Much more substantially, King declares that it can be just as much a demonstration of one's fidelity to the rule of law to violate the letter of the unjust law in the full expectation that one will suffer the unjust penalty for that violation as to obey the letter of the just law in the full expectation that one will escape any unjust penalty thereby.

What matters about King's declaration is that in judging the law unjust and soliciting its unjust penalty through a violation, one expects to expose its injustice and so contribute to its improvement. But one cannot ever actually know whether or not one's judgments in these matters are indeed the right ones or whether this strategy is one that will vindicate your judgment or rewrite the law in your own image of its more perfect justice.

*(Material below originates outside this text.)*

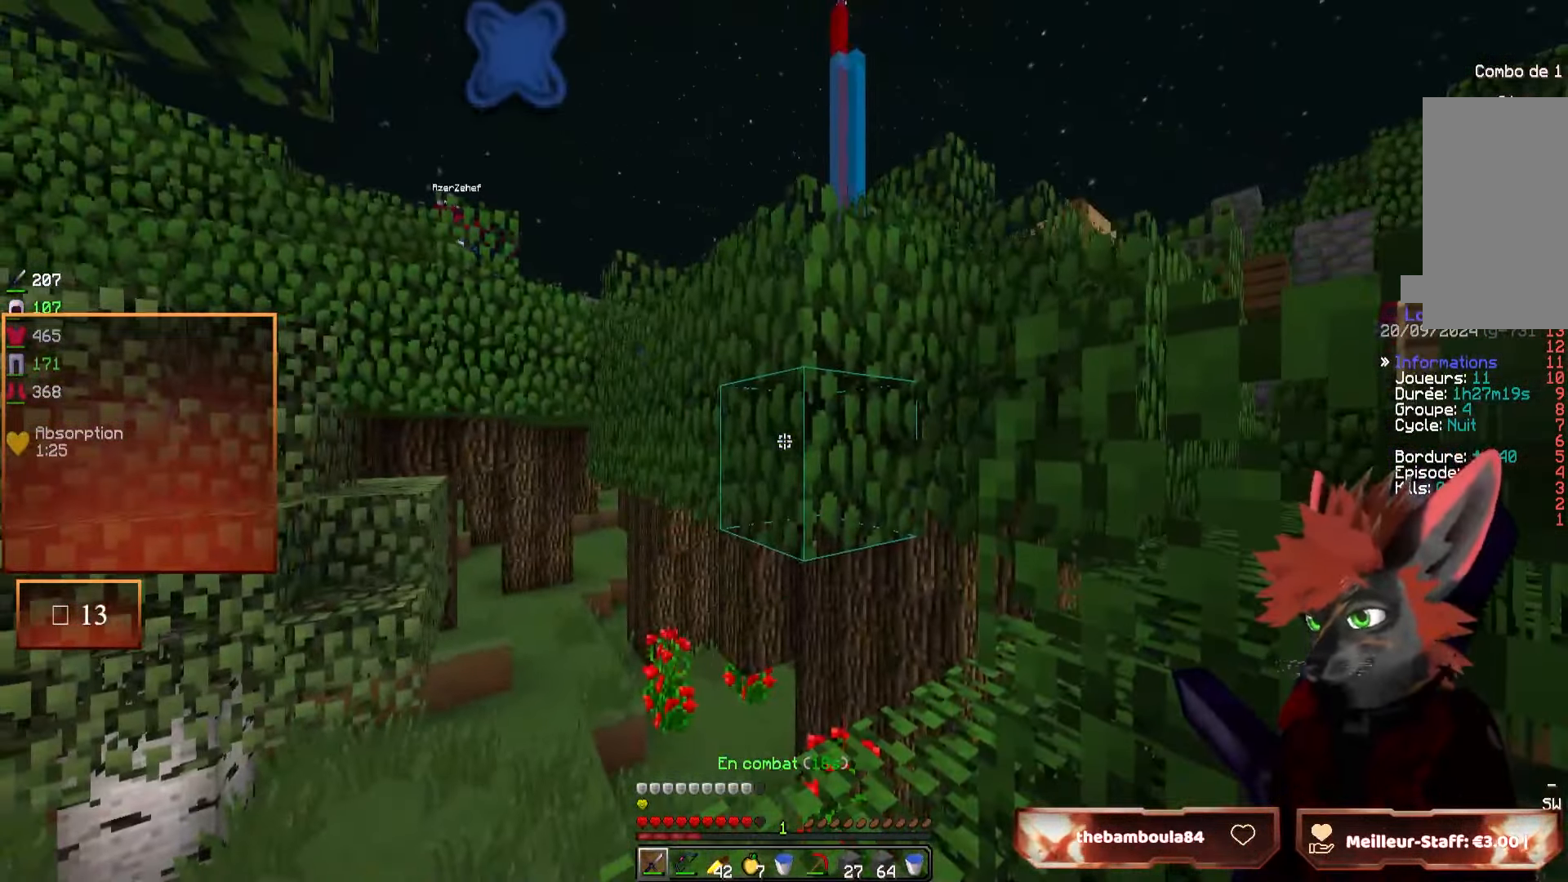
{"keys": ["d"], "mouse": [], "events": [[67, "z", "down"], [184, "d", "down"], [334, "z", "up"]]}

It may be that your violation is judged as a violence and its punishment just and the letter of the law will be consolidated in the image of injustice by your lights. This is especially true in the sorts of struggles King is writing about, in which, as he also says in the Letter, it is so easy to mistake the exposure of social violence (through demonstrations and civil disobedience, say) as the comission of social violence (undermining conventional mores, disrupting public order, fomenting unrest, say).

there's no clear event or moment at which attempts at peaceful reconciliation is beyond possibility, when violent action is the only way to bring about change (which obviously won't in any way assure peaceful change). Isn't that how oppressors manage to keep the victim group in a disadvantaged place for interminable amounts of time--by claiming that change must come slowly and peacefully?Indeed. King pointed out that the privileged rarely relinquish their privileges voluntarily, and hence pleas for moderation (nonviolent resistance is not, in its nonviolence, also automatically "moderate") often amount to de facto endorsements and enforcements of the unjust status quo, whatever the expressed convictions of the "moderators" toward the unjust realities at hand.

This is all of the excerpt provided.